Count how many lines in the records contain the word "left", matching uppercase and lowercase letters exactly. Give only the number.

********************

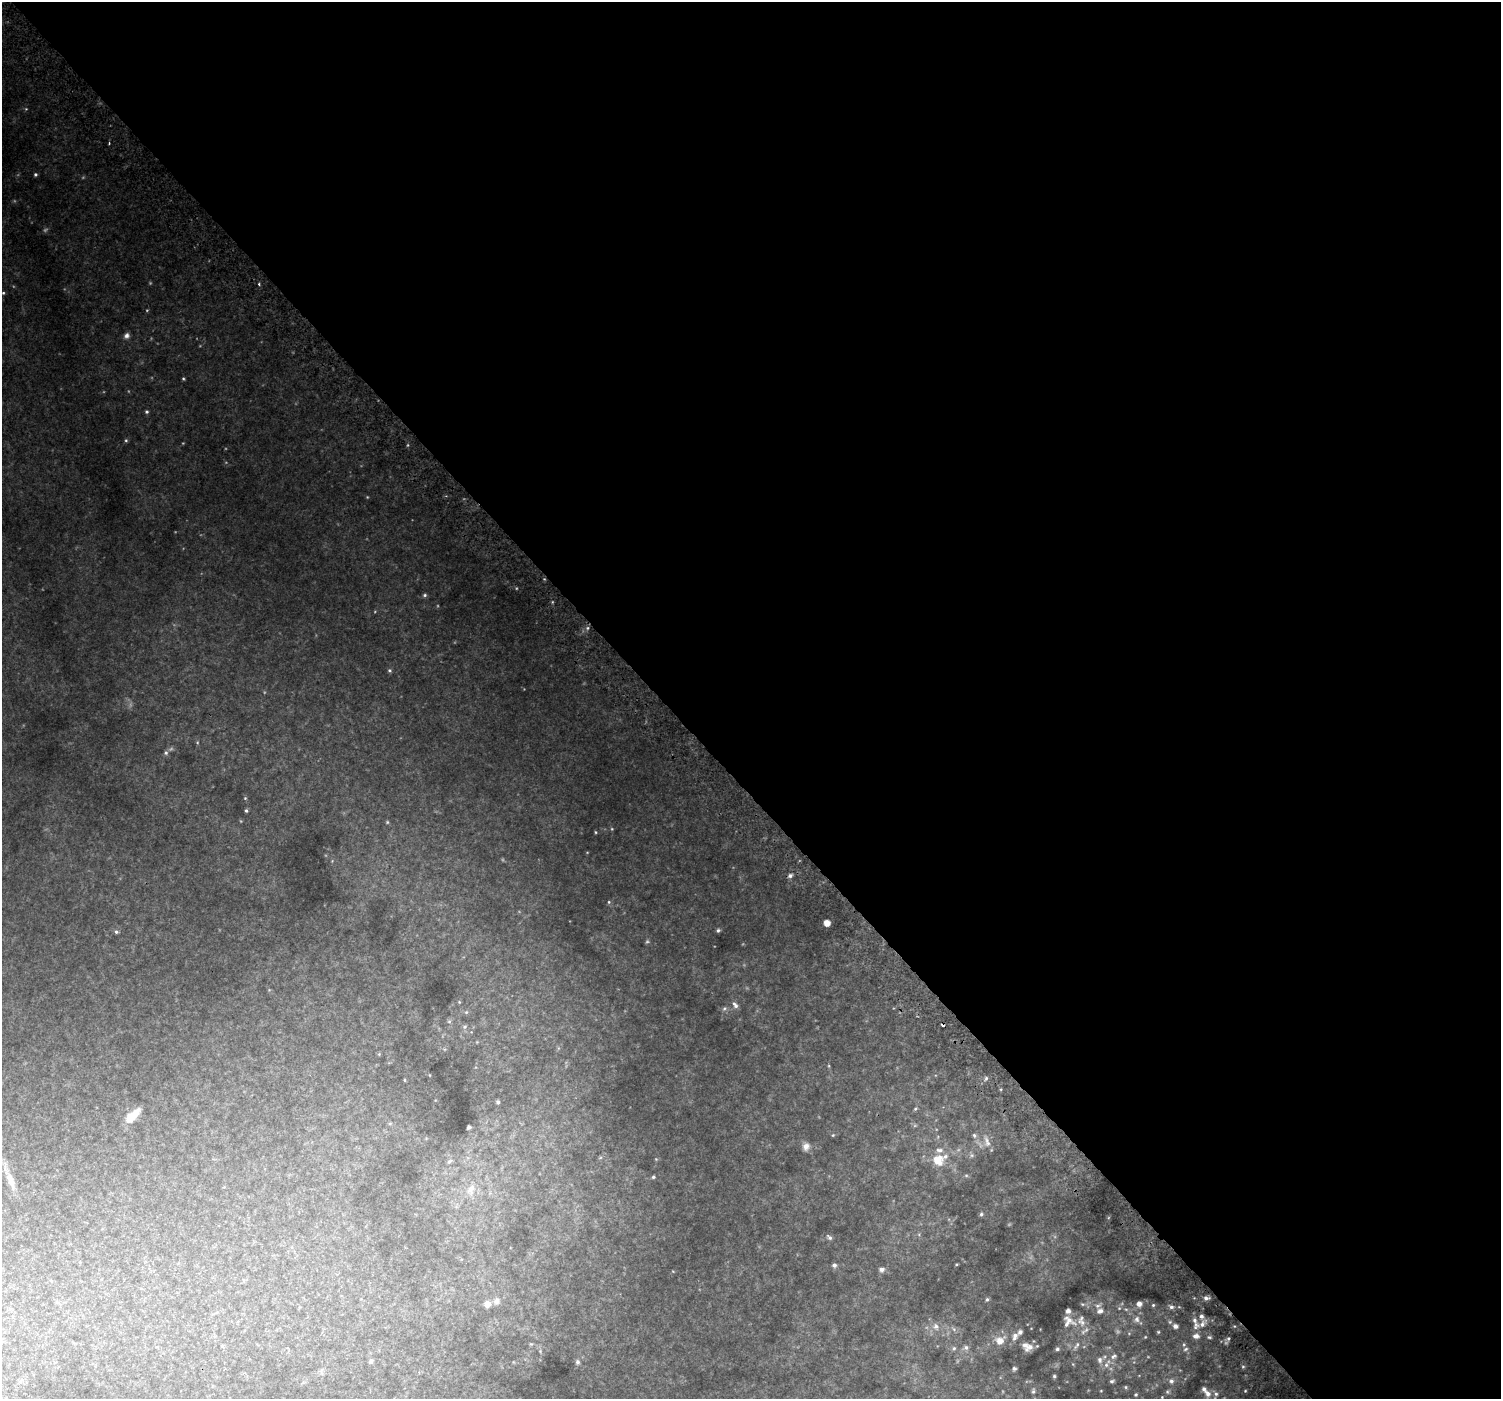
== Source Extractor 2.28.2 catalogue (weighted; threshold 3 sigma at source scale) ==
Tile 8 of 4 x 4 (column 4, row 2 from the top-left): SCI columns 4547-6045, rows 3072-4468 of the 6107 x 6073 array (HDU 1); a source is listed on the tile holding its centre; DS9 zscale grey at full resolution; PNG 1503 x 1401 px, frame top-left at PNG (2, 2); no overlay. Shown black and unused: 56% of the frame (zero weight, under 2 of 3 exposures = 3% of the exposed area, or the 3 px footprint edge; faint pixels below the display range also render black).
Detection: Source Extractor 2.28.2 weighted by HDU 2 'WHT'; one run over the whole footprint, this tile lists its part. Background 0.0548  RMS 0.0081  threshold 0.0365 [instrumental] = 3 sigma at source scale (4.5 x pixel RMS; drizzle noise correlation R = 1.50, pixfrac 1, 0.0396/0.0396 arcsec/px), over >= 5 px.
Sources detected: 203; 57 too faint to see at this stretch — not listed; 19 inside a brighter listed object's ellipse — not listed separately; the other 127 listed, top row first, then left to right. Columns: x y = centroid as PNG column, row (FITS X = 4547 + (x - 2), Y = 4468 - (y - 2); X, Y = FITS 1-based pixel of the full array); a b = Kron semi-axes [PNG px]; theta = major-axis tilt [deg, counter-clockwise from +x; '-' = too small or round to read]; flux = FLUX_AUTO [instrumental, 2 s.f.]
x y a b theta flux
26 109 5 4 - 1.1
109 143 3 3 - 1.2
35 174 4 4 - 1.7
259 284 3 3 - 1.3
3 293 4 4 - 1.2
126 336 8 7 - 4.1
183 379 3 3 - 1.1
146 412 5 5 - 1.7
126 440 5 5 - 1.3
544 579 5 5 - 1
425 595 5 5 - 1.9
552 602 5 4 - 1
587 628 7 6 - 2.6
390 670 6 5 - 1.6
166 753 6 5 - 2.2
245 798 4 4 - 0.94
246 811 3 3 - 1.4
387 822 5 5 - 1.2
612 829 5 4 - 1
595 832 3 3 - 0.88
332 861 6 4 46 1
790 876 7 6 - 2.9
609 902 5 5 - 1.5
827 923 5 5 - 11
718 930 4 4 - 1.8
116 932 6 5 - 1.9
269 990 5 4 - 0.79
459 1002 4 4 - 0.81
735 1005 10 6 -54 3.7
724 1008 8 6 44 2.2
466 1012 6 5 - 1.5
449 1021 7 6 - 1.6
943 1025 3 3 - 4.9
465 1027 7 6 - 2
477 1042 4 4 - 0.73
558 1048 7 4 -90 1.3
379 1054 5 4 - 0.98
829 1066 6 4 -74 1
430 1075 4 2 - 0.55
986 1078 6 5 - 1.8
404 1080 3 3 - 0.81
1001 1089 5 3 - 0.86
498 1102 5 5 - 1.9
915 1109 6 5 - 1.4
133 1115 17 7 43 20
390 1123 6 4 1 1.1
469 1127 4 4 - 2.7
833 1135 5 4 - 1.2
974 1135 7 6 - 2.4
938 1137 6 4 88 1.4
986 1141 21 11 -78 10
806 1146 11 9 -88 6.2
971 1155 11 8 -76 3.8
600 1157 6 5 - 1.1
656 1159 5 4 - 0.91
938 1160 17 15 -35 21
449 1161 8 5 26 2
966 1176 7 6 - 1.6
9 1177 39 7 -69 13
653 1177 5 5 - 1.7
471 1190 19 12 70 14
490 1193 8 6 82 2.4
981 1214 6 5 - 2
919 1234 6 5 - 1.5
829 1237 8 5 -36 2.3
292 1247 6 4 -89 1.2
956 1264 3 3 - 0.85
834 1265 5 5 - 3
882 1269 6 6 - 4
673 1271 4 3 - 0.62
1206 1298 8 5 3 3.7
987 1300 6 5 - 1.7
496 1301 9 8 - 4.6
487 1304 8 8 - 5.6
1083 1304 12 5 0 2.1
1139 1304 8 7 - 5.1
1098 1305 13 9 25 5.4
1153 1305 5 5 - 1.3
1171 1307 8 6 -21 3.2
1179 1307 6 4 -17 1
1126 1309 7 5 -20 2.4
1136 1319 13 11 52 7.3
1194 1320 7 6 - 3.4
1069 1321 17 13 -23 9.5
1170 1322 7 6 - 2.2
1202 1324 17 8 44 6.9
1175 1326 5 5 - 4.6
1234 1326 5 4 - 1.1
936 1327 13 10 -55 7.5
953 1329 10 6 -52 3.2
1084 1331 18 8 39 7.5
1158 1332 5 4 - 1.3
1129 1333 7 5 -69 1.6
1015 1336 12 9 71 5.5
1145 1337 4 4 - 1
1209 1337 7 5 -9 1.9
1228 1339 10 6 35 2.6
1000 1340 12 10 18 12
531 1344 6 4 0 1.1
222 1346 5 4 - 1.1
1076 1346 17 7 58 5.5
1030 1347 11 6 44 5.8
954 1348 7 6 - 2.3
966 1348 9 8 - 4.1
1057 1349 5 4 - 1.9
1186 1349 10 7 37 3.4
540 1351 7 5 -61 1.4
1113 1356 12 9 39 6.5
371 1361 8 7 - 2.5
513 1362 5 3 - 0.66
578 1362 8 6 -80 2.9
1106 1365 11 9 -89 8
1243 1367 6 5 - 1.6
1014 1369 5 4 - 2
321 1371 13 8 -88 4
1139 1375 5 4 - 0.86
1054 1376 4 3 - 1.4
1112 1381 7 6 - 2.4
1171 1381 9 8 - 5.2
303 1382 8 4 10 1.6
1126 1387 6 6 - 1.7
1033 1391 9 7 81 2.7
1101 1391 5 4 - 0.9
1245 1391 4 3 - 0.94
1168 1392 10 8 12 3.4
1208 1393 13 9 -87 7.5
1136 1395 6 5 - 2
Overlapping masked pixels (flux is a lower limit): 2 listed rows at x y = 544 579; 943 1025
Isophote crosses this tile's border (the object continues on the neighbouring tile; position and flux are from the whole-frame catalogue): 1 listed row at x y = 1208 1393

********************

> **Exercise response**: 2